In a rising storm of magic with the power to strip away men’s souls, the thread of desire connecting three men could be the kingdom’s last lifeline…
Without a doubt this is a stunning piece of fantasy fiction. The fabulous and intricate world building explodes and overwhelms the story as the creativity and imagination of the author expand to offer a new unique, absorbing world. The story itself is just as complex with twists, turns, assassinations, betrayals, possessions, murders, and a thin romance. The short length of the story – a mere 116 pages – doesn’t do the entire plot justice as the romance is definitely the weakest aspect. However, fantasy lovers will clamor for this world and forgive the almost non-existent romance element in favor of the intricate world building.
The plot is complicated with a large cast of characters and the intricacies of the world often come into play. This is a world with all the seedy court politics where magic, favors, and souls are the currency over money. The city is ruled by four courts of power and the jockeying for power, souls, and position happens almost constantly. The large cast involves kings, heirs, courtiers, magicians, and a bevy of inhabited creatures. Inhabited creatures are animals, insects, and objects inhabited by a human soul that has been stolen, bought, transferred, or bartered. The most precious commodity is a soul and that is also the most often used in negotiations. These apes, spiders, rings, lions, birds, and so on perform a variety of jobs from nanny to driver to family pet. These souls are also the source of power for all magic.
The plot is dense with details and world building. While this fantasy creation is truly wonderful, engaging and fascinating, it is also riddled with information and detail so it’s thick to read. There is a large cast that is all important, many more characters than just the blurb suggests, but they are easy to follow once the basics of the world are established. The theme and central plot at its core is timeless with greed, avarice, and selfish choices of revenge and regret. Although the story changes point of view several times to follow various characters and their thought process, the main character could arguably be Grand Magician Zachary Drake. His point of view offers the most information with regards to the plot while Lord Adam Wexley’s point of view enhances the complexities of the courts and their politics.

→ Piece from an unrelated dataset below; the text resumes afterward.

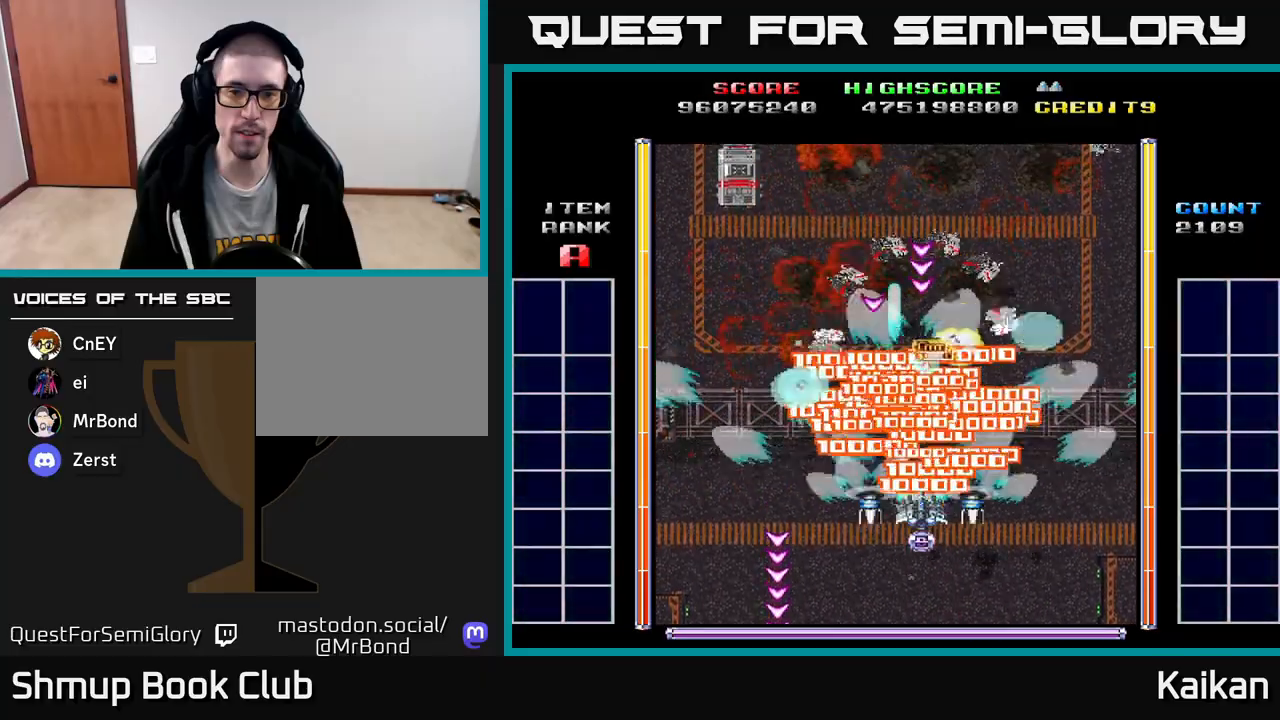
{"buttons": ["A", "DPAD_UP", "DPAD_LEFT"], "left_stick": "center", "events": [[17, "DPAD_DOWN", "up"], [33, "DPAD_RIGHT", "down"], [183, "DPAD_DOWN", "down"], [217, "DPAD_RIGHT", "up"], [267, "DPAD_LEFT", "down"], [300, "DPAD_DOWN", "up"], [433, "DPAD_UP", "down"]]}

For all the wealth of information and characters offered, this is a completely engaging and entertaining read. The ending is slightly complicated, yet beautifully drawn with evocative imagery and a solid resolution. While the plot does have extraneous information, the details add such flavor and color – it’s easy to see where the author got carried away and a pleasurable trip for readers to do so as well. If there is anything lacking, the romance element and characters lack some depth. The intricacy of the plot and world building overwhelms the story, so much so that the characters themselves are often very superficial. Their motivations are explained, but often just stated without the complexity of their personalities. This plays into problems with the shorter length for such a packed story. Along those lines the romance between two of the characters is very superficial and poorly developed. There is almost no chemistry and interest between the two men as politics, intrigue, and soul catching dominate their interactions.
The modern aspects such as cars, cell phones, elevators, clubs, and shops mixed with court politics make for a somewhat jarring reading experience at first until the pacing and flow get their stride. The absentee romance may frustrate some but the brilliant fantasy world should engage readers even over objections. The tight writing and descriptive prose create a story within the story, and a must read for fantasy lovers. Such a complex and creative world demands a sequel (or maybe that’s just me) but hopefully there will be more of this wonderful new fantasy in the future.